(Excerpted text)
_ _ _ _ _ _ _
Android is based on the Linux kernel with code written in C. Although the OS is open source users are not given full access as root. The applications themselves are written in Java and Google provides a complete developers package for Eclipse. To be able to run this Java code on Android, applications are compiled and converted to run through Dalvik VM. Given that applications are written in Java, developers have access to plenty of built in libraries.
When applications are in a paused state the OS will try to minimize the impact of the program running on the battery. It does this by putting applications in a suspended state and if the system is in a low memory situation it will kill applications to conserve energy. There are official tips and tools that can be used by anyone willing to take the right steps to improve performance and minimize impact on battery life. The best practice guidelines are available on the developers page and do not only concern performance but also things such as user experience and security. There is only so much they can do though and it is up to every developer to optimize their own products.
HTML/CSS/JavaScript
When writing a web page, three languages are used HTML, CSS and JavaScript. HTML is used for the structuring of the content of the page while CSS manages the presentation.
JavaScript allows the webpage to become dynamic; information and elements can change without having to reload the webpage.
UI rendering in Android
Android applications use layouts to structure their content and are defined in an XML file similar to the HTML. They can contain components as well as other layouts, which could lead to a very complex hierarchy of nested layouts[4].
The Android OS allows developers to display web pages either in an internet browser app in their applications using a specialized layout called WebView. WebView works like an embedded browser and handles the connection to the website server and the translating of HTML and CSS[5]. It is also possible to bind the JavaScript code to the Android code,
allowing the developer to use the native android UI visuals such as Dialog and Toast. It is also possible to handle links in the WebView as well as navigating backwards and forwards[6].
_ _ _ _ _ _ _
(Data)
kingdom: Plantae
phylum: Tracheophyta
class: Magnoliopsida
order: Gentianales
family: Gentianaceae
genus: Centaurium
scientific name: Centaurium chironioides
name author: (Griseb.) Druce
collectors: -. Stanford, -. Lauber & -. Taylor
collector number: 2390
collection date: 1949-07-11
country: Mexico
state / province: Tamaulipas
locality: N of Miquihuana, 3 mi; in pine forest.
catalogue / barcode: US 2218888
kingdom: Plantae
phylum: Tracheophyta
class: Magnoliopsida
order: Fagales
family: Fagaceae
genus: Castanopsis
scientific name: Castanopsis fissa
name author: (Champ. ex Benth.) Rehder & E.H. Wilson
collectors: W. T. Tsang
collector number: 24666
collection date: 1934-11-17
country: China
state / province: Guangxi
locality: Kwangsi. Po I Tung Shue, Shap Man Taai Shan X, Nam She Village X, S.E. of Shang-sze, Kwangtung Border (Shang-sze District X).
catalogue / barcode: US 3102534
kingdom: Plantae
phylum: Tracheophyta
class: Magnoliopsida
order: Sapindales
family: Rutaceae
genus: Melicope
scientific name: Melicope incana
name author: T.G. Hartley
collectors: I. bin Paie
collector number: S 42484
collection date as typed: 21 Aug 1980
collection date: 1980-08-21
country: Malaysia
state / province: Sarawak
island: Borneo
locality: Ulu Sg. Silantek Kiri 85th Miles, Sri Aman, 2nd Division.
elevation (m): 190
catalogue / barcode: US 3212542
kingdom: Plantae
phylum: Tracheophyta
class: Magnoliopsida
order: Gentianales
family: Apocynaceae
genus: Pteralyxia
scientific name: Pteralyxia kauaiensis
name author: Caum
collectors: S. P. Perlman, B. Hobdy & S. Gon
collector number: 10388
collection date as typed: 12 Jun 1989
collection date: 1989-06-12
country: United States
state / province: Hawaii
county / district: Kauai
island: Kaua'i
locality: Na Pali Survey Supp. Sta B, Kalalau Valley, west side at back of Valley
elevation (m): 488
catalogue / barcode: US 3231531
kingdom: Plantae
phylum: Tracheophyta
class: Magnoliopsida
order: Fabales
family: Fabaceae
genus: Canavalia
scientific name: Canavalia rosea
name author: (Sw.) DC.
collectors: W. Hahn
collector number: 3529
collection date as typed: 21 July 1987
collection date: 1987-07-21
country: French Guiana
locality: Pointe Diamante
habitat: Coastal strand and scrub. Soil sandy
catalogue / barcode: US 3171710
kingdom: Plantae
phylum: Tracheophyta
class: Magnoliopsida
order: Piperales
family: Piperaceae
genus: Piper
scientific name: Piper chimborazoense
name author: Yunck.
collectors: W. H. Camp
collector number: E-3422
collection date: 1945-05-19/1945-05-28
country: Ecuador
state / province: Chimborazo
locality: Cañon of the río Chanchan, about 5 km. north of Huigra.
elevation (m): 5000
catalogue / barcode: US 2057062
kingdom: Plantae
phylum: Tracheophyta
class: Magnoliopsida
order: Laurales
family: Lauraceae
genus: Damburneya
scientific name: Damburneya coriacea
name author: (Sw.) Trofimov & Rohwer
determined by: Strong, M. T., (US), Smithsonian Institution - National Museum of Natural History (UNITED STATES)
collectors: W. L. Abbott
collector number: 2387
_ _ _ _ _ _ _
(Directions)
• A. Translate this sentence from the Android excerpt into Spanish: "JavaScript allows the webpage to become dynamic; information and elements can change without having to reload the webpage."
• B. Write out the entries word for word, everything from the line containing "locality: Na Pali" down to the last line of the entries.

(Solutions to the tasks)
• A. JavaScript permite que la página web se vuelva dinámica; la información y los elementos pueden cambiar sin tener que recargar la página web.

• B.
locality: Na Pali Survey Supp. Sta B, Kalalau Valley, west side at back of Valley
elevation (m): 488
catalogue / barcode: US 3231531
kingdom: Plantae
phylum: Tracheophyta
class: Magnoliopsida
order: Fabales
family: Fabaceae
genus: Canavalia
scientific name: Canavalia rosea
name author: (Sw.) DC.
collectors: W. Hahn
collector number: 3529
collection date as typed: 21 July 1987
collection date: 1987-07-21
country: French Guiana
locality: Pointe Diamante
habitat: Coastal strand and scrub. Soil sandy
catalogue / barcode: US 3171710
kingdom: Plantae
phylum: Tracheophyta
class: Magnoliopsida
order: Piperales
family: Piperaceae
genus: Piper
scientific name: Piper chimborazoense
name author: Yunck.
collectors: W. H. Camp
collector number: E-3422
collection date: 1945-05-19/1945-05-28
country: Ecuador
state / province: Chimborazo
locality: Cañon of the río Chanchan, about 5 km. north of Huigra.
elevation (m): 5000
catalogue / barcode: US 2057062
kingdom: Plantae
phylum: Tracheophyta
class: Magnoliopsida
order: Laurales
family: Lauraceae
genus: Damburneya
scientific name: Damburneya coriacea
name author: (Sw.) Trofimov & Rohwer
determined by: Strong, M. T., (US), Smithsonian Institution - National Museum of Natural History (UNITED STATES)
collectors: W. L. Abbott
collector number: 2387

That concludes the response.